Which workers are covered by the Memphis and Shelby County living wage
ordinances?
Living
wage legislation passed by the Memphis City Council and the Shelby
County
Commission mandates that the following workers be paid
living wage rates:
Full time City of Memphis employees:
At least $10 per hour and health benefits
Part time and
temporary City of Memphis employees:
At least $12 per hour
Workers on City of Memphis service contracts and Memphis Light, Gas,
and Water service contracts:
104% percent of the federal poverty line
(in 2008: $10.60 per hour) with insurance or
120% of the poverty line without insurance (in 2008: $12.23 per hour.)
All Shelby County employees:
104% percent of the federal poverty line
(in 2008: $10.60 per hour) if health insurance is provided,
or 120% of
the poverty line without insurance (in 2008: $12.23 per hour.)
Workers on Shelby County contracts:
104% percent of the federal poverty line
(in 2008: $10.60 per hour) if health insurance is provided,
or 120% of the poverty line without insurance (in 2008: $12.23 per
hour.)
Workers at companies receiving new property tax freezes from the
Memphis/Shelby County Industrial Development Board:
At least $10 per hour if the workers' job is being created after the tax freeze. Health insurance must be provided
to all workers at the facility.
What is the
Memphis Living Wage Coalition?
The Memphis Living
Wage Coalition
includes forty-two member groups: congregations and faith groups,
community organizations, and labor unions, as well as concerned individuals. The coalition
believes that everyone who works should earn wages high
enough to keep them out of poverty.
What are
the main advantages of a living wage?
Living wage laws
help
ensure that workers and their families maintain at least a minimal standard of
living and that the benefits of economic activity are spread throughout the
community.
Living wages benefit not only those who earn them, but often,
workers at many
different wage levels see their incomes increase as the wage
floor is pushed upwards.
Living wages benefit the economy because low-income
families, in meeting their
basic family needs, will spend any increase in their
wealth in the local economy in
grocery stores, the housing market, clothing
stores, etc. The living wage
also benefits the community by reducing the costs
of public assistance.
What about
fringe benefits?
Because of federal law,
living wage
ordinances cannot require that employers provide health coverage.

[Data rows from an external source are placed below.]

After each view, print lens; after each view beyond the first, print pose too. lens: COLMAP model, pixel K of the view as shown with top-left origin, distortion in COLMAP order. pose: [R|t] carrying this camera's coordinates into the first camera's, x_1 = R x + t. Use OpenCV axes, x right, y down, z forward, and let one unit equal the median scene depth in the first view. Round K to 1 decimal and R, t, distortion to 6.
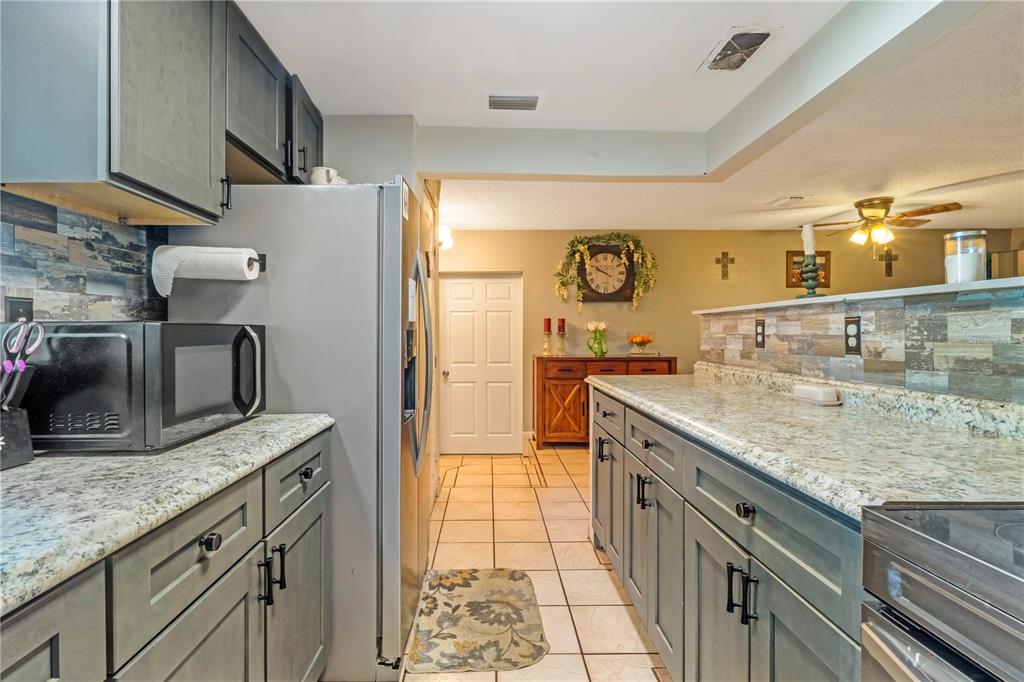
lens RADIAL K [[476.0, 0, 504.8], [0, 476.0, 338.0], [0, 0, 1]] dist [0.001310, 0.000094]
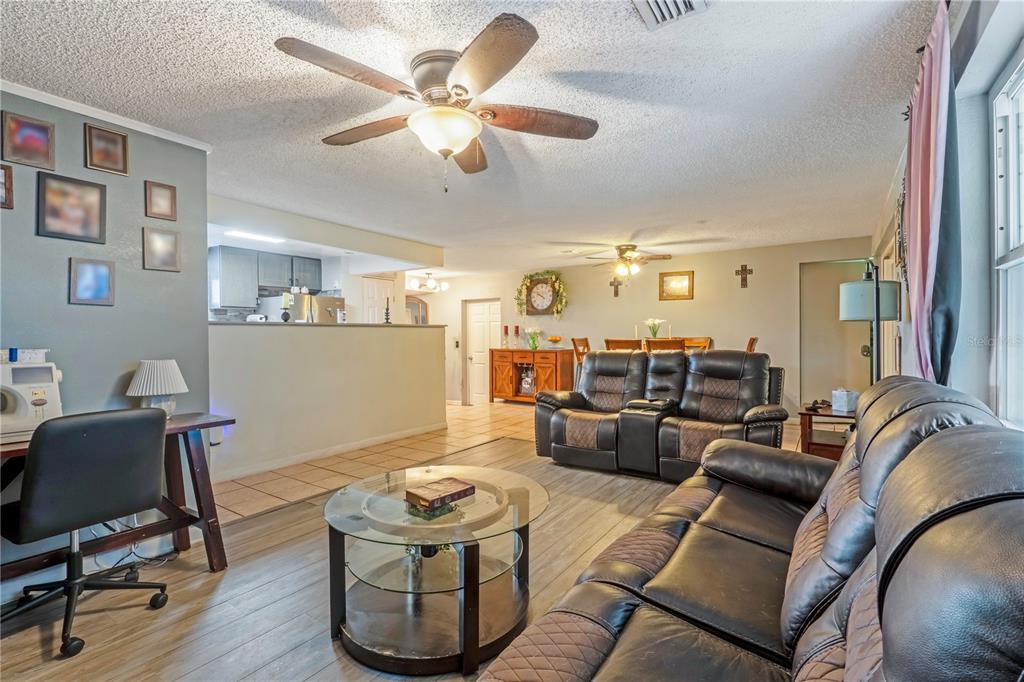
lens RADIAL K [[476.0, 0, 515.7], [0, 476.0, 338.8], [0, 0, 1]] dist [0.001310, 0.000094]
pose [[0.836102, 0.000893, -0.548573, 0.998317], [-0.002490, 0.999995, -0.002166, 0.006986], [0.548568, 0.003177, 0.836100, -0.351669]]
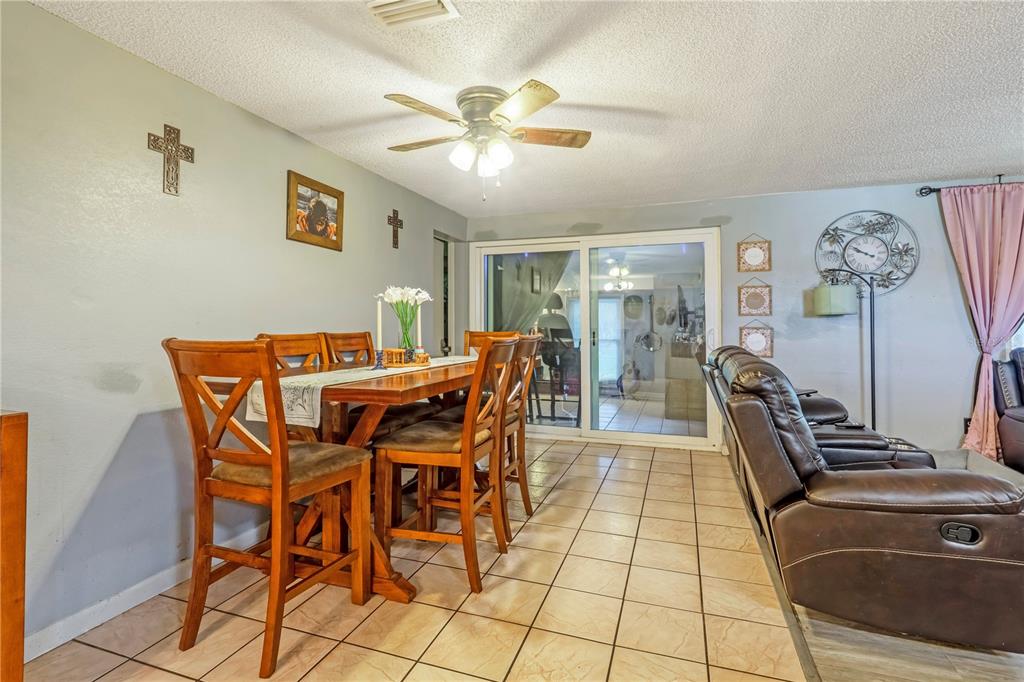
lens RADIAL K [[476.0, 0, 512.5], [0, 476.0, 333.0], [0, 0, 1]] dist [0.001310, 0.000094]
pose [[0.340751, -0.011614, 0.940082, 0.172629], [0.009226, 0.999917, 0.009009, -0.002018], [-0.940108, 0.005603, 0.340830, 0.585696]]
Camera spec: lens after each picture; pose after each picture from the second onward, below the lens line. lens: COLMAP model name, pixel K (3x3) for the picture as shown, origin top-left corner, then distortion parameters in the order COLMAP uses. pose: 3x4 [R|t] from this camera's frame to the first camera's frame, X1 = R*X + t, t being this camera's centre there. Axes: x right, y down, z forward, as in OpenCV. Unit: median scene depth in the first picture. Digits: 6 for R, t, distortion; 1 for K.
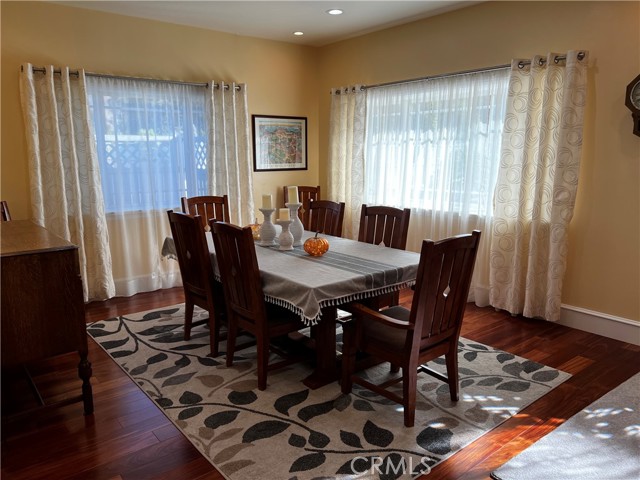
lens RADIAL K [[468.2, 0, 317.6], [0, 468.2, 242.5], [0, 0, 1]] dist [0.039710, -0.030024]
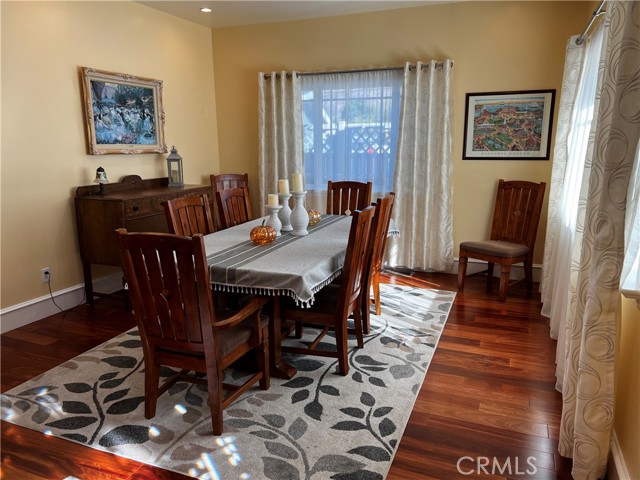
lens RADIAL K [[468.2, 0, 332.8], [0, 468.2, 252.1], [0, 0, 1]] dist [0.039710, -0.030024]
pose [[0.505979, 0.207084, -0.837318, 0.748585], [-0.159411, 0.976480, 0.145171, -0.105275], [0.847687, 0.060024, 0.527090, 0.503634]]
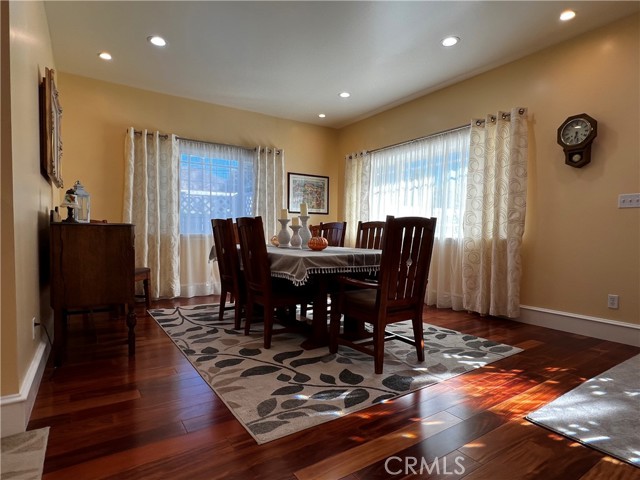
lens RADIAL K [[348.9, 0, 324.8], [0, 348.9, 245.7], [0, 0, 1]] dist [-0.001310, 0.003614]
pose [[0.996591, 0.014768, -0.081167, 0.080254], [-0.026585, 0.988854, -0.146495, 0.128305], [0.078099, 0.148154, 0.985876, 0.036637]]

However, the Memphis and Shelby County living wage ordinances require
city
and county contractors to pay a
higher wage level - at least $12.00 an hour for
2007- to workers who do not have
employer-provided health insurance.
Who pays
the increased cost of a living wage?
The evidence
from other
cities that have living wage laws indicates that most of the costs of
living
wage ordinances are absorbed by businesses through reduced
training and
recruitment costs or by small reductions in profits. For most
businesses, the
cost of raising their bottom wage levels is only a small
fraction of their
budgets.
Evaluations of living wage laws also found no
significant
evidence of job loss,
and the costs of contracts for the city increased by
only insignificant
amounts. Where there may be small increases in costs to
taxpayers (primarily
because of city workers’ wages being raised by
the ordinance), there will likely
be an accompanying reduction in the cost of
public assistance for low-wage workers that taxpayers currently bear.
*Memphis and Shelby County service
contractors must begin paying the living
wage law when they renew their
contracts or initiate a new contract. Contracts
worth less than $10,000
are exempt from the Shelby County ordinance.